Curze shrieked, retreating into the corner of the chamber, the rough stone scraping his back. The pain was almost comforting, a reminder of something real.

He turned—Vulkan slumped against the cell wall, broken and bleeding, barely clinging to life.

"Why did you do this, my brother?"

Curze screamed again. He hadn't wanted this! He hadn't willed it!

Scrabbling backward on hands and feet, he collided with something cold, horribly familiar.

Shaking, panting, he turned his head—

Mortarion lay there. At times he was as Curze remembered him, at times filthy and rotting, but always half gone—his lower body devoured by a black, seething mass. Black sludge poured from his eyes, writhing with noise.

"Then why didn't you save me?"

Mortarion's voice.

"I tried! I tried! You stopped me—you were the one who stopped me! Why did you stop me?!"

Curze screamed back, grasping onto the accusation as though it were salvation, shouting it like a revelation.

But it did nothing.

The half-body Mortarion only stared at him, then began to crawl toward him. Curze shrieked, backing away, but the chamber had closed in—

The blackness surged up, devouring everything. Horus, gone. Guilliman, gone. Vulkan, gone.

At last, even Mortarion was swallowed.

Now only Curze remained—

—but the black water kept rising. It covered his ankles, burning like fire, searing him. He opened his mouth wide, gasping. No, no, no! Mortarion was gone, why was the water still rising?

Where was it flowing from? Where?

Curze dropped to his knees, clawing madly at the water for its source, tearing through chunks of corpses—but nothing. Nothing but flesh. No other answer.

Then—a drop.

He froze.

In disbelief, he raised a trembling hand to his chin. The water ran down from there.

He opened his mouth, thrust his fingers inside—

—and pulled it out. A lump of meat. Cursed, damning him.

Curze's eyes flew open. He saw Se. His Se, standing there, lost and helpless, suffering. They were all suffering.

Se would die.

"Se."

His voice was soft as he called to his proudest son.

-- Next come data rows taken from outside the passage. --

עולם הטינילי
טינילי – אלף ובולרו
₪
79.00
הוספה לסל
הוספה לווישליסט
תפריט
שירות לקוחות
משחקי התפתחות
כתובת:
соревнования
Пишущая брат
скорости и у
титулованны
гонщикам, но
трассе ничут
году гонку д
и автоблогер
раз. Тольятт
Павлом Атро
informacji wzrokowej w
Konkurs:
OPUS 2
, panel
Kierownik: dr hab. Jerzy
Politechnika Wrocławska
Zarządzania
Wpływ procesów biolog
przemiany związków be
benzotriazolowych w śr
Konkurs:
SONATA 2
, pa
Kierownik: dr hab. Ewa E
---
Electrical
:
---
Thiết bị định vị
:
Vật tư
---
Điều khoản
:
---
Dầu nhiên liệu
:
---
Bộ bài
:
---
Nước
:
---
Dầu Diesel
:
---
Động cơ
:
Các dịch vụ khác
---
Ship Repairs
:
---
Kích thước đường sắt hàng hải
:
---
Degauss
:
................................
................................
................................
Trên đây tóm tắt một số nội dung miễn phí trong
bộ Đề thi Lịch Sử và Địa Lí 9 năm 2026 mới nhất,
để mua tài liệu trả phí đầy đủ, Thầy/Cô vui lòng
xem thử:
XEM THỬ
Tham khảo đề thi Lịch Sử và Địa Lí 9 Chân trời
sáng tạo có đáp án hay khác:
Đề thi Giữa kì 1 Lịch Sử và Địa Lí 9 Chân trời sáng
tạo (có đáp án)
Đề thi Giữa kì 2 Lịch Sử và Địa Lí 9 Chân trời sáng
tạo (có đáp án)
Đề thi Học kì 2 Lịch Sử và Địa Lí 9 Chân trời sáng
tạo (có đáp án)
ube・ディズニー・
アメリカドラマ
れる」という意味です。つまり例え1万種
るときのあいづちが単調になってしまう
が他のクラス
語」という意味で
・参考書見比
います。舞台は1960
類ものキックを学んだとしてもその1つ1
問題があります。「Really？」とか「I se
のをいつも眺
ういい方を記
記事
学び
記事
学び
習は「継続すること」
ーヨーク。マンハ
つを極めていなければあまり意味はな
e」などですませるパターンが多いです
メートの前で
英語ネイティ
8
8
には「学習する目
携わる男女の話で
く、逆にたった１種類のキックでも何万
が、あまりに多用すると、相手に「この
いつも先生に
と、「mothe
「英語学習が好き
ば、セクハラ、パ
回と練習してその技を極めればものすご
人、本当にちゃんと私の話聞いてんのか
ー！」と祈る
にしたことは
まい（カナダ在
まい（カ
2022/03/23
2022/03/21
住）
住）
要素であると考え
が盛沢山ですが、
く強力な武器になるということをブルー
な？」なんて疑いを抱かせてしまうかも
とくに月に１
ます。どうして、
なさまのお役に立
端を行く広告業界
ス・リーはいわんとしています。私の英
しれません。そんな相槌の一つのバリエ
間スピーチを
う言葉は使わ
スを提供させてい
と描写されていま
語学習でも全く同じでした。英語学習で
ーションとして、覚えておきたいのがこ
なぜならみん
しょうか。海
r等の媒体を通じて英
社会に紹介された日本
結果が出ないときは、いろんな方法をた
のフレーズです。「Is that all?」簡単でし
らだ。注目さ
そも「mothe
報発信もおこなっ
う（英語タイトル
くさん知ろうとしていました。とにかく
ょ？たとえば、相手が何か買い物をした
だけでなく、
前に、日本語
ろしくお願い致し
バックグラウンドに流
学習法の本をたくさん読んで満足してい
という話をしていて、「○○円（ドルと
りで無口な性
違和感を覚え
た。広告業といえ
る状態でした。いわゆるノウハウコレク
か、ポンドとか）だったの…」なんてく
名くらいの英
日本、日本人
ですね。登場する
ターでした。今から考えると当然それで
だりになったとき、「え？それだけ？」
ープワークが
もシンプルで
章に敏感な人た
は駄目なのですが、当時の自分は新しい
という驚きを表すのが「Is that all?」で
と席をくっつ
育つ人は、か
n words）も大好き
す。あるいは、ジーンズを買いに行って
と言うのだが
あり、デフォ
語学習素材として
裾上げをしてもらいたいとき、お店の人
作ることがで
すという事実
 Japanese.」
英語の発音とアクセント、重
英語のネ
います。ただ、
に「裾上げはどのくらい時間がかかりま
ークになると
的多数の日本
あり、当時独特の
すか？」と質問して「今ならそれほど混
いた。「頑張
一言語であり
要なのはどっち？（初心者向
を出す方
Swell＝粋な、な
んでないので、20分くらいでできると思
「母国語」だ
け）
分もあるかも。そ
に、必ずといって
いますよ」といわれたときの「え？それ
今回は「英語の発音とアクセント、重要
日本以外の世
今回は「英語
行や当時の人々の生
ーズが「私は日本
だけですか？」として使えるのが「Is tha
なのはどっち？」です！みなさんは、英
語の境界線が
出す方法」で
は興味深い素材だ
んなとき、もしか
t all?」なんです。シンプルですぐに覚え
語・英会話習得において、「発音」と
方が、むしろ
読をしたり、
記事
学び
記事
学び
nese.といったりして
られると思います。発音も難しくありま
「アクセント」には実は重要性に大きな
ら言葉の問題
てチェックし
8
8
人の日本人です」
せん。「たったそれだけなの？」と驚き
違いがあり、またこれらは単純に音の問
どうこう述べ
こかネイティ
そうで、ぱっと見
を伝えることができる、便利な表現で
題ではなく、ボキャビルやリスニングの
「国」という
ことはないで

He stepped forward, studying Sevatar carefully. He told him not to be afraid. They would face judgment.

The Night Lords would be torn apart, entombed in cold. Se would die in some forgotten corner of the Great Crusade, as a warrior, fallen on the battlefield—

He stepped closer, cold eyes fixed on Se. He told him to let them come. The Night Lords had been right.

The Night Lords would be torn apart, entombed in cold. Se would die in conflict with his Primarch brothers, his proudest son falling in the act of protecting him—

And so Curze opened his eyes, and he saw Se.